A reduced red blood cell count is not a side-effect of ADT - it is a consequence & predictable.
Oddly, those with a bias against testosterone replacement are quick to point out that TRT can cause the opposite effect - too many red blood cells - but this is not at all inevitable, & Denmeade's BAT therapy involves a massive injection to T cypionate. I have never seen mention in his studies that hematocrit is monitored, but presumably it is.
From an Italian paper [1] (2006):
"Anemia is a frequent feature of male hypogonadism and anti-androgenic treatment. We hypothesized that the presence of low testosterone levels in older persons is a risk factor for anemia."
"We found that older persons with low testosterone levels tend to have lower hemoglobin levels, are more likely to have anemia, and have a higher risk of developing anemia over a 3-year follow-up period. The risk of anemia associated with a low testosterone level and anemia was similar in the whole study population and in participants with normal serum iron levels and no deficiencies of iron, vitamin B12, or folate. Both the cross-sectional and the longitudinal associations of testosterone level with anemia were stronger for bioavailable than for total testosterone level."
i.e. elevated SHBG increases risk.
"To our knowledge, this is the first study that directly addresses the hypothesis that a low testosterone level is a risk factor for anemia in older persons." !!! Unbelievable.
-Patrick
You do not actually have anemia. Taken as a whole your labs are fine. 2% more “reds” will not give you more perceptible energy unless you are competing at your MVO2 max such as sprinting to win a Tour de France Stage. If you want to confirm you have normal iron reserves then ask for a ferritin test. And stop worrying. That will sap your energy reserves. Be happy.
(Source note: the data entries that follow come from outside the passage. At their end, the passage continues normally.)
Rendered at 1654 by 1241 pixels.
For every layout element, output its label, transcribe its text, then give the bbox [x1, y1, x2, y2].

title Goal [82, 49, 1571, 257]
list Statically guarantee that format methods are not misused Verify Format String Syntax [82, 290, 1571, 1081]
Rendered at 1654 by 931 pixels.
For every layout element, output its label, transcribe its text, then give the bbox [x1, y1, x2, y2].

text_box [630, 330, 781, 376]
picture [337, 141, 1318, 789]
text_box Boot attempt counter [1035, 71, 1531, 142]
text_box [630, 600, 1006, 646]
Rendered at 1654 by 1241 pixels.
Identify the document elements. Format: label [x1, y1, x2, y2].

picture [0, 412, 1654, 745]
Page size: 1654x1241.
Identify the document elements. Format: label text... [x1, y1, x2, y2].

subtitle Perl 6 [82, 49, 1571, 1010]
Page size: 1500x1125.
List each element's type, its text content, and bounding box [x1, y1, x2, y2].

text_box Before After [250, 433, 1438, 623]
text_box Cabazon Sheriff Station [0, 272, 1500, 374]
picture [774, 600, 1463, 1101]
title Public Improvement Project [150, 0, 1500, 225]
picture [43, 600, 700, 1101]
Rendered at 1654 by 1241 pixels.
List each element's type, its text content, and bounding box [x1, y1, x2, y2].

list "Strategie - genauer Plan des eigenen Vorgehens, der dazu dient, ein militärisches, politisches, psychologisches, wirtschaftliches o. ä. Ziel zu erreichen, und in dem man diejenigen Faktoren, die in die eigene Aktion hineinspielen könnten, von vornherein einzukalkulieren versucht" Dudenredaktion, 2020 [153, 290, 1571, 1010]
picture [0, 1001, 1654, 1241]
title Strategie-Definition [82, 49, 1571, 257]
Sprinting uses primarily the anaerobic pathway (glycolysis) so increased VO2 max is not primarily involved; but if he's climbing the Tourmalet then yeah, he'll want his VO2 max raised.
When I had my hematocrit and Hb on the low side, my doc immediately said I should get a colonoscopy. That's next up.
No worries is right. But that’s good you’re watching it! What I don’t understand is that I’ve been “critically low” for about 6 months..and they’re still giving me chemo. Unreal. And turning the Dose up.
Unfortunately so were Trumps votes........
Good Luck, Good Health and Good Humor.
j-o-h-n Monday 02/22/2021 6:48 PM EST
Almost 40 years ago I wasn't feeling well. I took wife's pregnancy vitamins. Felt worse so took some more. Did not know they have way more iron than a man needs. Was a zombie for a month. Now I'm just a zombie during a full moon. (I do have anemia, caused by ADT.)
I am guessing that you are at the start of your journey. Almost everyone experiences what you describe but, as your MO has said, it is not a big concern within the larger context. You could try a good plant-based diet and exercise to get your energy up. Also, if you are retired, you might try some sort of volunteering that gives you joy.
There is nothing that replaces the feeling of helping others while we are sick ourselves. Good luck!